The demonstration was part of a larger wave of youth-led actions across Los Angeles responding to recent ICE raids, including one that took place just over a mile from campus. “There used to be a time when schools were safe havens . . . and it’s been really heartbreaking to see that transition,” Principal Yavonka Hairston-Truitt told The Oarsman, Venice High’s student newspaper.

This week’s walkout follows earlier student protests in February, when Venice students joined citywide demonstrations against deportations and the rollback of sanctuary protections. Those earlier actions were organized by M.E.Ch.A. de Venice and VHS for Student Liberation, which called on students to “show the strength of communities, to defend and protect when rights are systematically taken away, and to manifest change.”

Senior organizer Marina Aguayo said at the time that she wanted the school to “make it clear to students when they are safe and acknowledge when they aren’t safe.” Her classmate Gilbert Lopez, who helped lead the February walkouts, reflected that “student movements have the capability to create tangible change, but it isn’t something that will happen after the first try. It is something that should be carried on . . . to keep the movement alive for future students.”

In the months since those first protests, teachers and community members have stepped up efforts to protect students. As we reported in August, volunteer safety patrols now operate around schools across the Westside, including Venice High. Trained through workshops led by Union del Barrio, these teachers and neighbors conduct early-morning patrols to ensure students’ safe passage and keep watch for immigration enforcement vehicles. Spanish teacher Dr. Angela Fajardo said she’s proud of her colleagues for showing up before dawn: “They just want to make sure our students get to class safely.”

The district has also expanded its own efforts. LAUSD Superintendent Alberto Carvalho has pledged that federal agents will not be allowed onto campuses without a warrant, a policy now backed by state law. The district rerouted bus lines to avoid areas where enforcement activity has been reported and launched its “We Are One” campaign to educate families about their rights.

For many Venice students, those changes are a step in the right direction but not enough. They want clear sanctuary commitments from the district, more transparency when enforcement activity happens nearby, and real investment in community-based safety rather than policing and surveillance.
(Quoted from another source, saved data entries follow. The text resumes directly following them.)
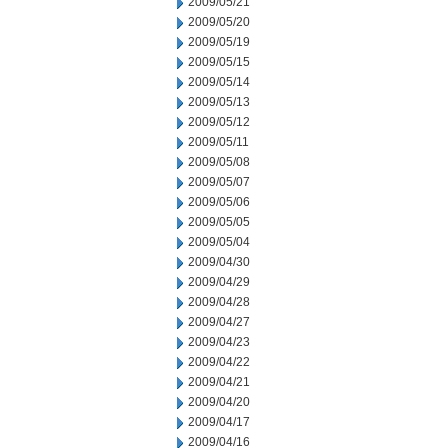
2009/05/21
2009/05/20
2009/05/19
2009/05/15
2009/05/14
2009/05/13
2009/05/12
2009/05/11
2009/05/08
2009/05/07
2009/05/06
2009/05/05
2009/05/04
2009/04/30
2009/04/29
2009/04/28
2009/04/27
2009/04/23
2009/04/22
2009/04/21
2009/04/20
2009/04/17
2009/04/16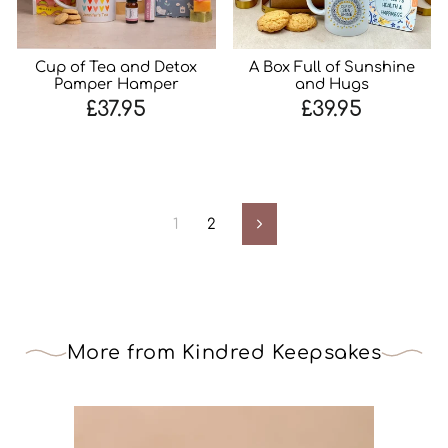
Cup of Tea and Detox
A Box Full of Sunshine
Pamper Hamper
and Hugs
£37.95
£39.95
1
2
Next
More from Kindred Keepsakes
Above all, they want schools to remain safe places for every student, regardless of immigration status.

That demand for protection echoes a long tradition at Venice High, which participated in the East L.A. Walkouts of the 1960s. “Students are the reason why we have these social justice movements,” social studies teacher Isabel Cortes told The Oarsman. “When they see an injustice, when they’re fired up, when they create a collective to fight and organize, when they create solidarity movements with unions and with educators and with community members and with parents . . . that is what’s powerful.”